**Work instructions**
How would you translate this sentence from the blog post on writing a novel into Spanish: "Reading shouldn’t be easy but it shouldn’t be soul-destroying either."?

**Document text**
After laying in a graveyard for a few hours (that will never sound normal), I realised that my problem isn’t plotting but my ability to spawn ideas. I know I should be putting my characters in situations where they have to make relevant and necessary choice, but I suck at figuring out what those situations should be.

I know the desires of my characters well enough but lack the imaginative fertiliser to cause those desire to drive forward and develop the narrative. Or do I?

Considering I’m now left with horse poop after today’s massive cull, perhaps I should let it rot for a short while? Do I have time for that? 5 – 6 weeks says that potentially, yes I have.

Deleting isn’t the worse thing I can do when writing. It’s more likely the best thing I can do when the ideas / plot / characters / writing I do have are weak, uninteresting, and pointless. Effacement is breathing space.

 

Note: This post has been deleted repeatedly.

Ah, overshot this one by a few days but forgive me because I’ve had one of those mind-altering, snotacular colds that put you in bed for days. And anyway, you got two in the space of a week so ner.

Today’s festivities!

Disease has a way of making me lose focus so as you can imagine, everything I had planned for the past week has been replaced by a waste basket full of sneezed-in-to tissues. But now I’m feeling better and I’m taking advantage of this lack of direction because when you’re standing in the middle of a disaster, you can see everything in detail. It’s got me thinking.

I’ve been making the novel too complicated and when things start to get sticky in my writing, they also start to become implausible. With people vanishing and origins being thrown out of sync, it’s no wonder I can’t finish the first chapter. Reading shouldn’t be easy but it shouldn’t be soul-destroying either.

I’m now trying to reform the plot so it’s simple, whilst searching the top cupboard of my brain for an important answer to an essential question: what am I exploring in this novel?

I’m not sure (lie). I can’t make it out in all the mess of ideas (another lie). I don’t understand it (blah blah blah).

In truth: I’m exploring the absence of a presence.

The thing I’m unsure about is what this means and that’s an uncomfortable thought because it carries a hint of irony in it – that anything means anything. Of course it does! But only because we layer meaning over things. The idea that there’s an inherent meaning to anything is problematic. Pick an object, an emotion, a situation – whatever you want – and then open it up. Go on, don’t be shy! Right open. Now have a good look at it and tell me that the thing you’ve chosen has one definitive meaning. It doesn’t, does it?

**Listed records**
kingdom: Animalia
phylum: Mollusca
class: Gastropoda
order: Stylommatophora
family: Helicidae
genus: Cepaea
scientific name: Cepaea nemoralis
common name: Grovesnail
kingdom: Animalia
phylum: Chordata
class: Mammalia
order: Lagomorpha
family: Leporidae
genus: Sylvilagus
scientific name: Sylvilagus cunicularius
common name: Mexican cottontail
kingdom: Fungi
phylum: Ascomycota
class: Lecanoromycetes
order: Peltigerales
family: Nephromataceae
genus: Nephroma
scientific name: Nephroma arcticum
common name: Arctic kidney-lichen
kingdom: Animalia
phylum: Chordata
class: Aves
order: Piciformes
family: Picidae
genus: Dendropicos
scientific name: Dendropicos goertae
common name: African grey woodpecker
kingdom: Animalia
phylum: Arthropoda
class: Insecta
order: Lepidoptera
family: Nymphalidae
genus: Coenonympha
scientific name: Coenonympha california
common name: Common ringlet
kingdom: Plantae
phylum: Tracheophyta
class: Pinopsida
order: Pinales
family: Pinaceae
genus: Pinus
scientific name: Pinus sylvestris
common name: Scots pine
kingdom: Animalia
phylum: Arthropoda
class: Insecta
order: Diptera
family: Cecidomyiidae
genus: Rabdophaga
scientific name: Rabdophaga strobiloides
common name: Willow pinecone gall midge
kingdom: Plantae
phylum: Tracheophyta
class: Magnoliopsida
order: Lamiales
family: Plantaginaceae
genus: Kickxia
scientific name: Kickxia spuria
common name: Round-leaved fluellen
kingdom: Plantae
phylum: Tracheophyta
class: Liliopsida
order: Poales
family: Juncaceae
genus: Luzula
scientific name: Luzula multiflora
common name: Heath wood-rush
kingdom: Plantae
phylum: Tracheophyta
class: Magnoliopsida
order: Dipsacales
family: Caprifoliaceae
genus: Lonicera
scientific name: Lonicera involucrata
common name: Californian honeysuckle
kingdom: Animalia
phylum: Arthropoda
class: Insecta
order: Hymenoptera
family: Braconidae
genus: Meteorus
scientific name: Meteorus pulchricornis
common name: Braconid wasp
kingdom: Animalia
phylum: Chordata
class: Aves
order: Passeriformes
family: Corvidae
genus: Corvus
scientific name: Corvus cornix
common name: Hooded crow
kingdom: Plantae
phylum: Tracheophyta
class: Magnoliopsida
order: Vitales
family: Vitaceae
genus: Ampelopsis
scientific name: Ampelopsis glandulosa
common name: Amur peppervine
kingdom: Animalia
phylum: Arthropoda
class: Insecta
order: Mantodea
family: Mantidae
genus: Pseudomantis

**Output below**
Leer no debería ser fácil, pero tampoco debería destrozarle a uno el alma.